With this and so much work to be done, Young-Williams staff of 70 needs volunteers to make it all happen. With more than 900 volunteers in their system, 75 of which they see regularly, there’s much to do at the center to keep things moving. Childress, who helps on a lot of fronts for the center, runs the Canine Caretaker class, which helps volunteers learn proper animal handling and care. Through this and her other administrative work for the organization, she sees first hand how critical these extra bodies are.

“You get a pretty eclectic mix of people that want to come in and help these animals,” she says. “They try to figure out different roles for people…They couldn’t function as a shelter without all the help from the volunteers. There’s just so much that goes into running this place on a daily basis.”

Programs like Doggie Day Trips help the center understand more about the animals they take in. Anita Milstead, a long-time volunteer of the organization, runs this group. “This is another opportunity for volunteerism for people who maybe have the ability to volunteer on a regular basis, but they just want to do a little something,” she says. But that little something goes a long way. When volunteers take a dog out for the day, be it to their home, on a hike, or a walk around Market Square, it’s actually providing the center ample information about that animal, from an adoption perspective.

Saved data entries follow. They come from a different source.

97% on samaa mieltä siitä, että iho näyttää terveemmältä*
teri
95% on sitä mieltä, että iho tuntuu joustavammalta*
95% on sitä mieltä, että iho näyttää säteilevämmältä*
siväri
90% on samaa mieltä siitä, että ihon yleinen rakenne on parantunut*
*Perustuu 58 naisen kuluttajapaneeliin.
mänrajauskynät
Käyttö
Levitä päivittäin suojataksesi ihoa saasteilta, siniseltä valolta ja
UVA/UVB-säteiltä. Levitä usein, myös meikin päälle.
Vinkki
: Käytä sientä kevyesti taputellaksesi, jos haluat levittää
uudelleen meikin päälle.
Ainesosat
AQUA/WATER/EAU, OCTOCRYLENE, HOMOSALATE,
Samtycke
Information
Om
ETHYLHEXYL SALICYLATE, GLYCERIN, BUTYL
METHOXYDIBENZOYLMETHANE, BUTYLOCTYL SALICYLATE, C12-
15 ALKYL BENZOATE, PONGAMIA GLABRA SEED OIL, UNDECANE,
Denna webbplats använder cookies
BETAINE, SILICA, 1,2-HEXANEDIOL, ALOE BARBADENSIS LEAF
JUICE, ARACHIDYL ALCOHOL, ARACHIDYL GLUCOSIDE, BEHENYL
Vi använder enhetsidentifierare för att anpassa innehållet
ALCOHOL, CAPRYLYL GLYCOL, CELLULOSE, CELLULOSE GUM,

Similarly, a volunteer-run dog play group helps the center understand a little bit more about the animals coming through their doors, how they get along with other dogs, how social they are with people, and whether aggression is an issue. “What we’re trying to do is capture as much behavioral information as possible so we can find the best match for them,” Testerman says.

And of course, a foster program gives pets a chance and opens up shelter space for other animals who need it. “We’ve been able to really increase our impact by having that,” Childress says.

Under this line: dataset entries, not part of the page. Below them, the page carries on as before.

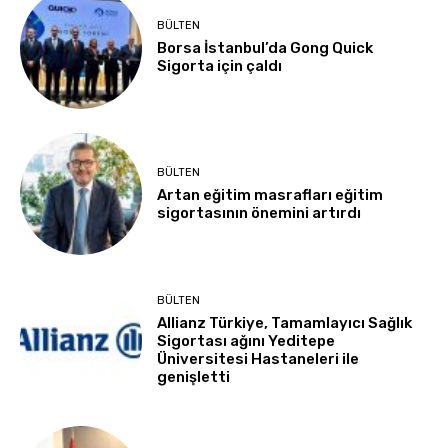
BÜLTEN
Borsa İstanbul’da Gong Quick
Sigorta için çaldı
BÜLTEN
Artan eğitim masrafları eğitim
sigortasının önemini artırdı
BÜLTEN
Allianz Türkiye, Tamamlayıcı Sağlık
Sigortası ağını Yeditepe
Üniversitesi Hastaneleri ile
genişletti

Milstead can attest to that. After adopting her dog, Izzy, from another shelter, she knew her pup needed a playmate and so while doing her normal volunteering with Young Williams, she found Izzy’s new sibling, Sophie. Animal Control found Sophie and her six puppies under an overpass downtown, and after coming in to the shelter all seven of the dogs went in to foster care. Eventually Sophie made it back to Young-Williams on a day when Milstead was volunteering, and she knew Sophie needed to come home with her. “I saw her and thought, this is the one.”

All of this work is to ensure that every cat, dog, guinea pig, rabbit, hamster, and more are given a home and a proper chance at a life well-lived. “They can’t just close their doors when they’re full. They can’t turn away an animal because it’s too old or too sick or too injured,” Milstead says. “Their doors are open to anything.”   

At the end of 2018, Young-Williams Animal Center reached no-kill status, a first in the organization’s history. According to Best Friends Animal Society, a national nonprofit focused on saving homeless pets and ending killing in animal shelters, “no-kill” status means a 90 percent save rate for animals entering a shelter.